The heart of this SIG is #4 – sharing. Tell us all what you think. Don’t shrink at the task! Agree/Disagree. Have any questions? Comment. Let’s hear it!
E2.0 – RSS
Jun 21, 2007 Implementation, RSS, Uncategorized
RSS is a huge part of E2.0. One presenter showed the statistics that the average knowledge worker spends 9-10 hours a week searching for knowledge and is only 50% successful. But as I have talked with others about using RSS in an organization, the prevalent comment was that most people won’t want to use it. It is complicated to set up and they have to go back to check to see if there are updates. I could understand their arguments (I had similar concerns) but I didn’t understand RSS then. To be honest, I don’t understand it technically a ton right now, but I understand it better.
The way I know RSS it through 1)Google Reader, and online RSS app and 2) Feedreader, an app I downloaded and used for internal RSS feeds. But I would not hesitate to state that most readers/contributors would use one like this. I learned, however, that RSS can be in other forms.
- It can be a small alert box, much like an IM notification that quickly gets your attention and then quickly disappears. I believe, however, that it is a desktop widget that would need to be installed.
- It can be digest like, sending you information on updated or newly added information to your email.
- It can be fed to a portal page so that any time the user goes there (say a home page for an intranet) it will show the latest and greatest.
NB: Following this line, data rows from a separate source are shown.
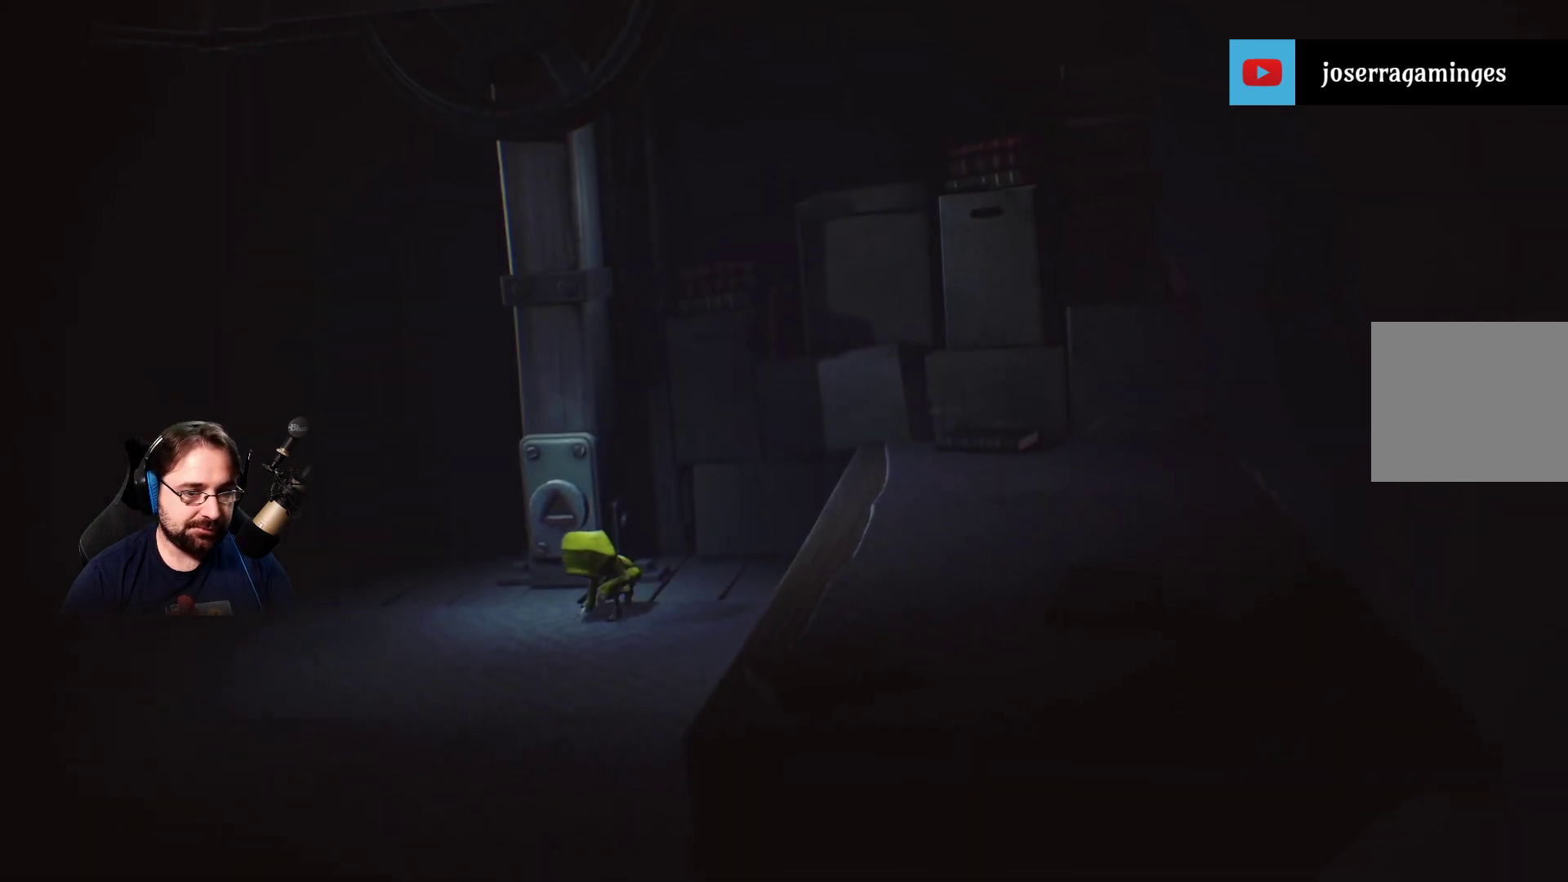
{"buttons": [], "left_stick": "left", "right_stick": "center", "events": [[233, "right_stick", "center"]]}
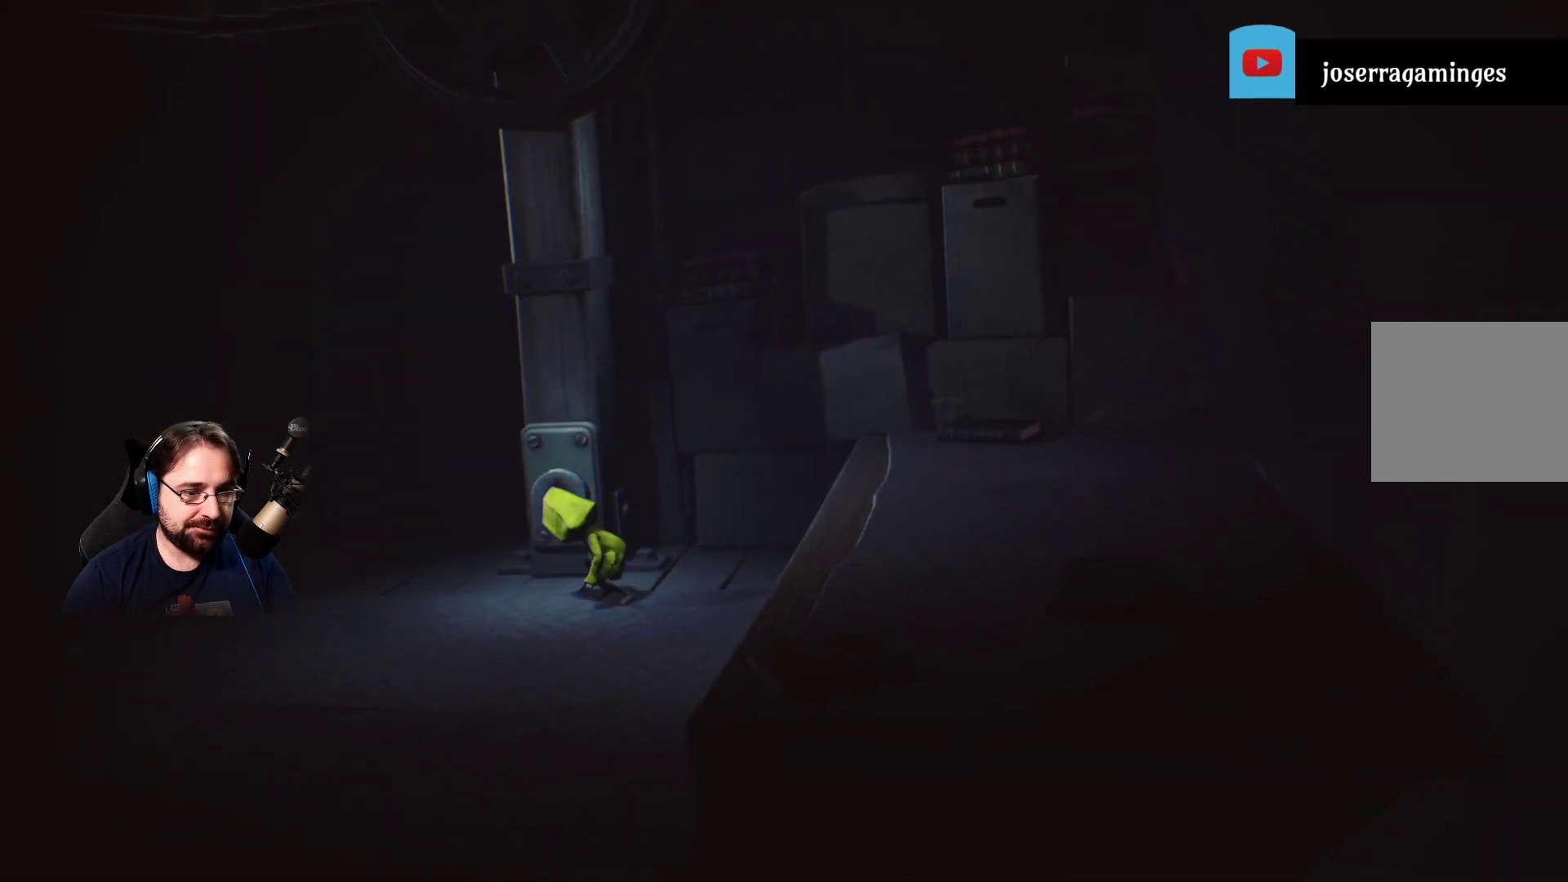
{"buttons": [], "left_stick": "left", "right_stick": "center", "events": []}
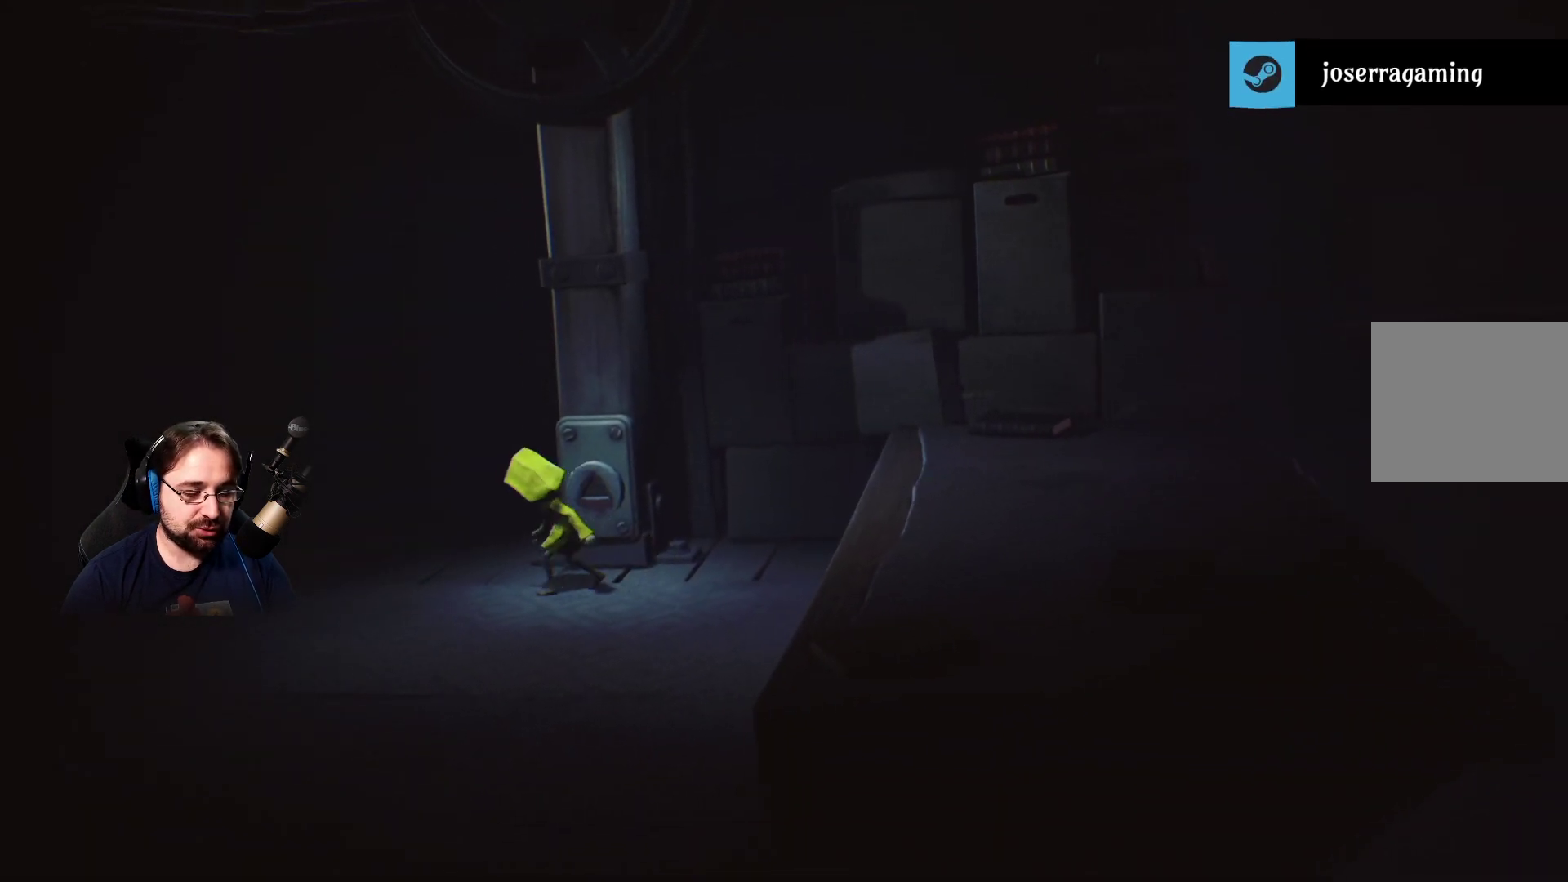
{"buttons": [], "left_stick": "left", "right_stick": "center", "events": [[167, "right_stick", "left"], [467, "right_stick", "center"]]}
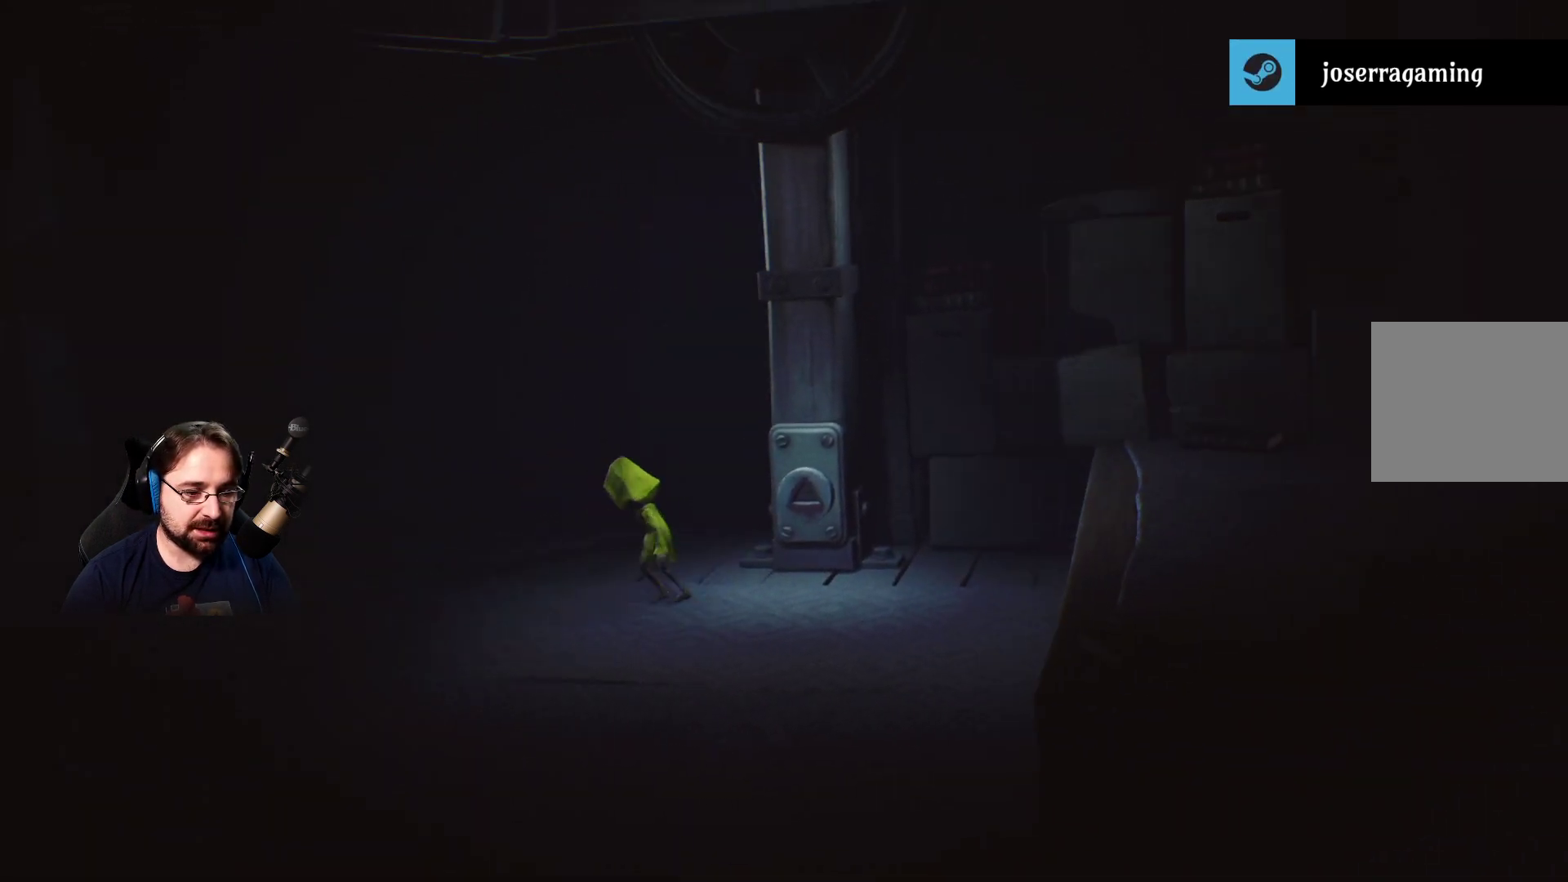
{"buttons": [], "left_stick": "left", "right_stick": "left", "events": [[500, "right_stick", "left"]]}
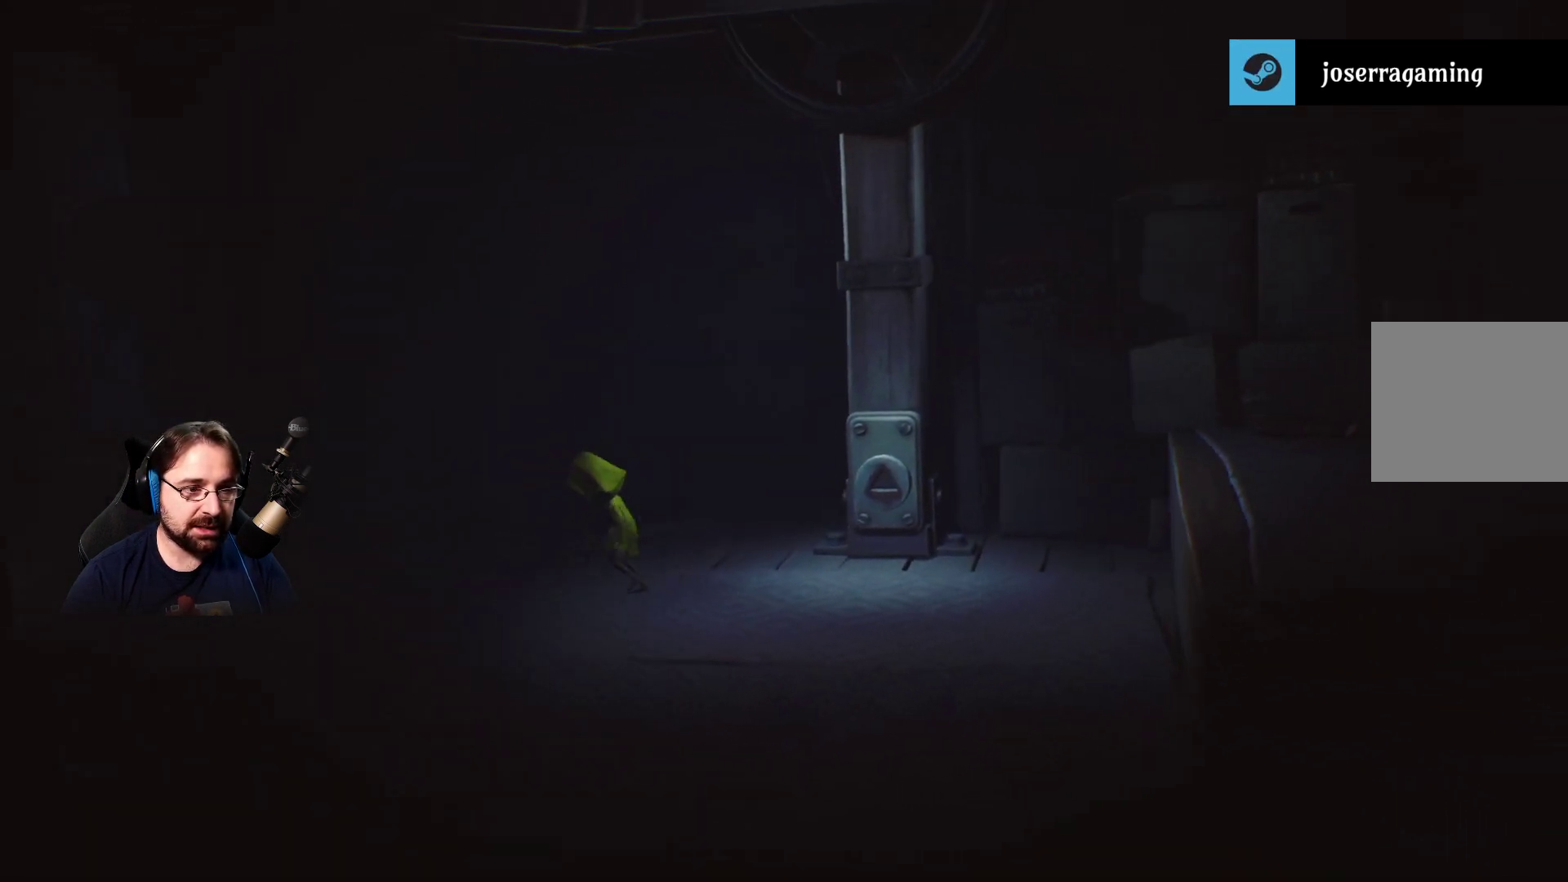
{"buttons": [], "left_stick": "left", "right_stick": "center", "events": [[500, "right_stick", "center"]]}
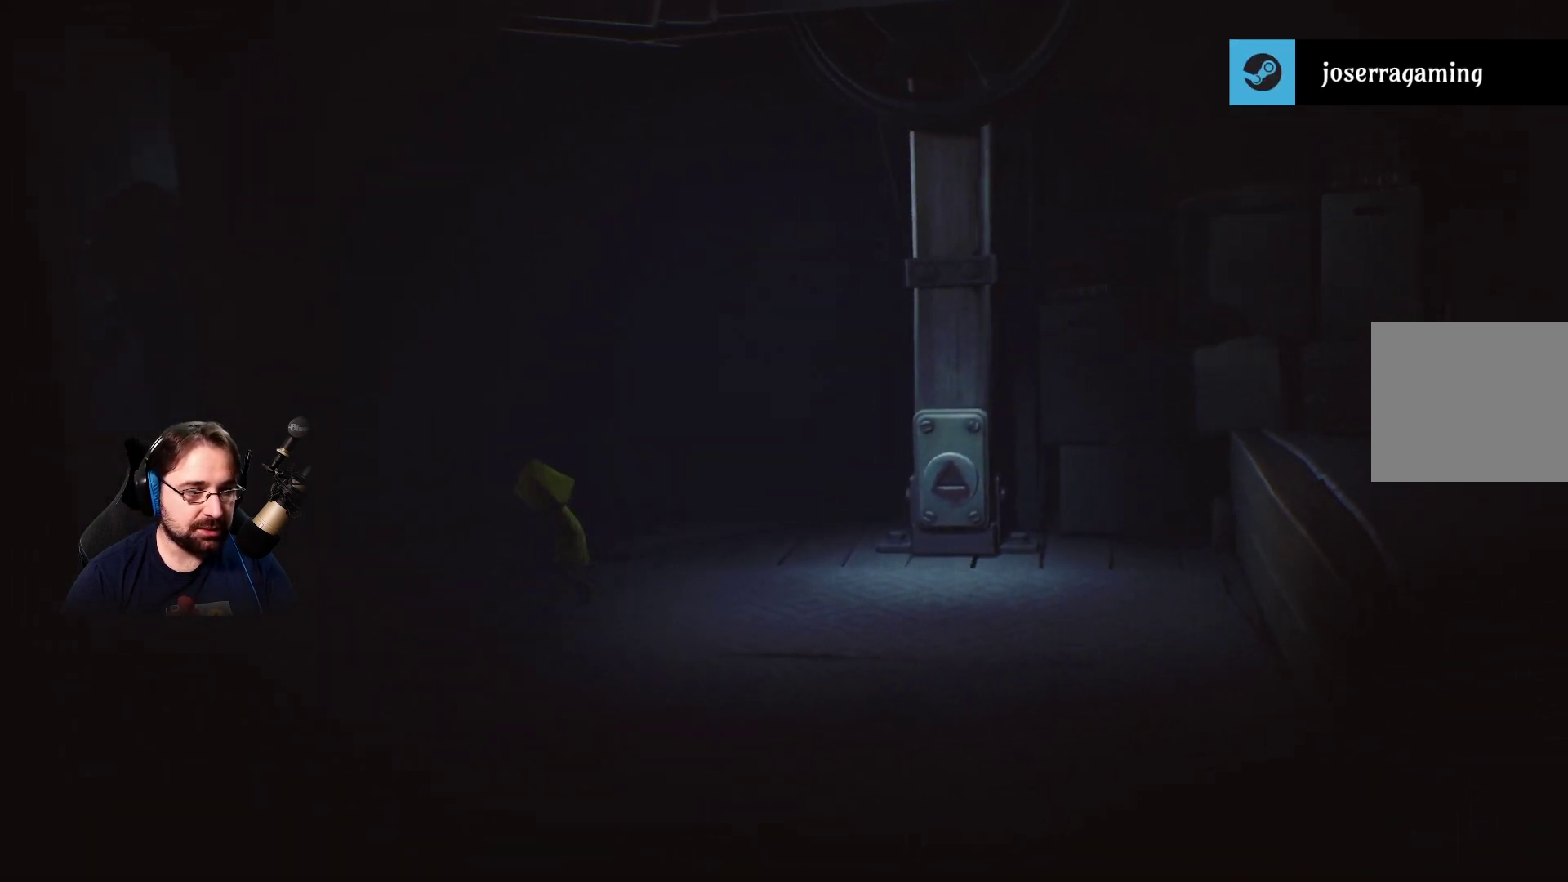
{"buttons": [], "left_stick": "left", "right_stick": "center", "events": []}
Even more, RSS feeds should be shared. Let’s say I have a feed I particularly like. I should be able to send it to someone else with similar likes. The user needs to be in as much control as they want – little or all. And it should be personalized. The user should have the ability to input what information he/she wants to see. The system should also recognize what the person has viewed and has an interest in and then give the user recommended feeds.
Doing this allows employees or customers to pick up on personalized and relevant information quickly and easily AND in the way they want to receive it. It pushes the information to them, rather than the user manually searching and pulling information to them. This is lifelong (or job long) learning – constant, timely, personalized.